The catacombs are a place of spiritual pilgrimage, a powerful experience and at the same time a romantic reverie on the passing of time. In fear of epidemics and according to custom the Romans buried their dead outside the city walls: along the Via Appia, stretch the tombs of Romans, Christians and Jews, and, for the less wealthy, the catacombs, whose multi-level galleries and niches (loculi) form a labyrinth carved into the tuff.
Christians and Jews buried bodies, while Romans cremated corpses and deposited ashes in urns. Embalmed or shrouded bodies of Christians were placed on rock shelves, placed under marble slabs in the floor or in family crypts.
The Catacombs of San Sebastiano were used as a burial pagan place, then at the end of the 2nd century, they were transformed as a Christian Necropolis dedicated to the Saints Peter and Paul. Only in the 4th century did the catacombs take the current name which derives from the name of the Saint placed here after his death (298). They are the only Roman catacombs to which access has remained permanently open over the centuries. They had four underground floors, the first of which was almost completely destroyed. There are three mausoleums in part of the catacombs from the 2nd century. They belonged to well-placed people.
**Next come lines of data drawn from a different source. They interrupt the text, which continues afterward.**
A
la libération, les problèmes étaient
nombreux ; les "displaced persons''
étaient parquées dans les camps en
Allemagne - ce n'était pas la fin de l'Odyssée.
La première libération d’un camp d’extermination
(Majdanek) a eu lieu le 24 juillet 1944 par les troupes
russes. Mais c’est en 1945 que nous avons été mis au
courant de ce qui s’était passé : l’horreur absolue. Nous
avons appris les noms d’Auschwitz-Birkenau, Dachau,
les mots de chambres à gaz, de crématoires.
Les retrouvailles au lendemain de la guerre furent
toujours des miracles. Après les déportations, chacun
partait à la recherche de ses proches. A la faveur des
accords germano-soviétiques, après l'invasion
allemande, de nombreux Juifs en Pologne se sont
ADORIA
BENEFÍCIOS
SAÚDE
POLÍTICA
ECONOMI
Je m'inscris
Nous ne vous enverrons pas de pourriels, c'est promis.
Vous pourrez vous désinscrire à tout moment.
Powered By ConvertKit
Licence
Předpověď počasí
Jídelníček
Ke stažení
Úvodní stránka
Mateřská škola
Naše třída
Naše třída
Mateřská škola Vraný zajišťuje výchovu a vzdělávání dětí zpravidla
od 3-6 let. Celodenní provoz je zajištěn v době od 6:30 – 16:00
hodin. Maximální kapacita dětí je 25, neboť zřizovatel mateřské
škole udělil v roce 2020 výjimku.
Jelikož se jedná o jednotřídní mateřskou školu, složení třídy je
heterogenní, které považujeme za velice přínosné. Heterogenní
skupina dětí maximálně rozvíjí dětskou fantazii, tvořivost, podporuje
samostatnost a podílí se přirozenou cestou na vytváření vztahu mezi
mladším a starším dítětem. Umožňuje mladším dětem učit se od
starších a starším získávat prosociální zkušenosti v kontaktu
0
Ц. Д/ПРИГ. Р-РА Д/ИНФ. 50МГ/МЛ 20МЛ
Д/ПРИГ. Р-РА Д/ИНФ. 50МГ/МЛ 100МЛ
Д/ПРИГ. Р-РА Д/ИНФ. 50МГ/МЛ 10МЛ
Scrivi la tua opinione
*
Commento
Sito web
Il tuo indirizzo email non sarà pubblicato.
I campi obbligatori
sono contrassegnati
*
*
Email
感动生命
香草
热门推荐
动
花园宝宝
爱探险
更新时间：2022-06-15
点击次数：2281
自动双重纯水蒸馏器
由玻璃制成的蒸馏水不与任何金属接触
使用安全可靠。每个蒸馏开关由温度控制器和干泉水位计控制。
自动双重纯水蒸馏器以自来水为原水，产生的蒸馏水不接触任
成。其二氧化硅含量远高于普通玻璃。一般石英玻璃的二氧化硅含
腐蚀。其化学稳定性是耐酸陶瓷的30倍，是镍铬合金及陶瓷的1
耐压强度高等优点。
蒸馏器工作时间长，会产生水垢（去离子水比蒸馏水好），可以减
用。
The young Sebastian had preferred to suffer the tortures of the arrows rather than abjure the Christian faith, but not having died, he had challenged the Emperor Diocletian as soon as he had recovered his strength. He had him taken to the Palatine Hippodrome where he was killed with a stick and his body thrown into the Cloaca Maxima. He miraculously appeared in a dream to the matron Lucina, who mercifully collected his mortal remains and carried them to the catacombs that took his name. Originally the cemetery was called “ad catacumbas”, that is near the graves. Earlier there were pozzolana quarries existing on this area. The toponym “catacomb” was then extended to indicate directly the Christian underground cemeteries.